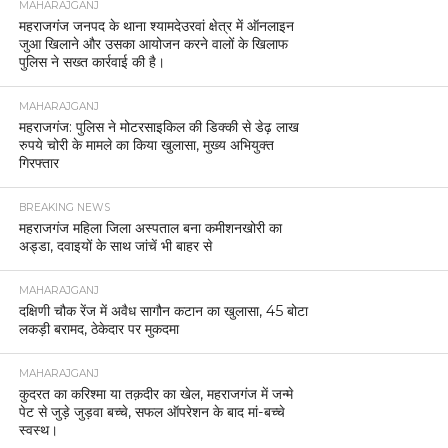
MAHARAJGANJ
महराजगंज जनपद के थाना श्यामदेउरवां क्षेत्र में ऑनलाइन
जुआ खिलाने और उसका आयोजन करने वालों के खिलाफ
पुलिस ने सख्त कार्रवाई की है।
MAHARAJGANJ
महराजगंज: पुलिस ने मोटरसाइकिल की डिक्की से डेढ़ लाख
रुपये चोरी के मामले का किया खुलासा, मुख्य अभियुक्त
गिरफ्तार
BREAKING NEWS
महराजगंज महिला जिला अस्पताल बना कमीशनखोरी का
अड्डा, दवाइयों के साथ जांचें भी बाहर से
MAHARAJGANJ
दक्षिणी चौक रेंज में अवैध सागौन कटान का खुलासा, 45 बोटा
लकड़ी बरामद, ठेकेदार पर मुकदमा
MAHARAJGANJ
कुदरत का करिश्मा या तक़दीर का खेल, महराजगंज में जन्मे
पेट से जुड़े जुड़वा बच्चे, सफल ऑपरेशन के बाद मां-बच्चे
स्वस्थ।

· · · ·

» What is expected
Please print every record above exactly, but leave the pictures out.

» Answer for the task
MAHARAJGANJ
महराजगंज जनपद के थाना श्यामदेउरवां क्षेत्र में ऑनलाइन
जुआ खिलाने और उसका आयोजन करने वालों के खिलाफ
पुलिस ने सख्त कार्रवाई की है।
MAHARAJGANJ
महराजगंज: पुलिस ने मोटरसाइकिल की डिक्की से डेढ़ लाख
रुपये चोरी के मामले का किया खुलासा, मुख्य अभियुक्त
गिरफ्तार
BREAKING NEWS
महराजगंज महिला जिला अस्पताल बना कमीशनखोरी का
अड्डा, दवाइयों के साथ जांचें भी बाहर से
MAHARAJGANJ
दक्षिणी चौक रेंज में अवैध सागौन कटान का खुलासा, 45 बोटा
लकड़ी बरामद, ठेकेदार पर मुकदमा
MAHARAJGANJ
कुदरत का करिश्मा या तक़दीर का खेल, महराजगंज में जन्मे
पेट से जुड़े जुड़वा बच्चे, सफल ऑपरेशन के बाद मां-बच्चे
स्वस्थ।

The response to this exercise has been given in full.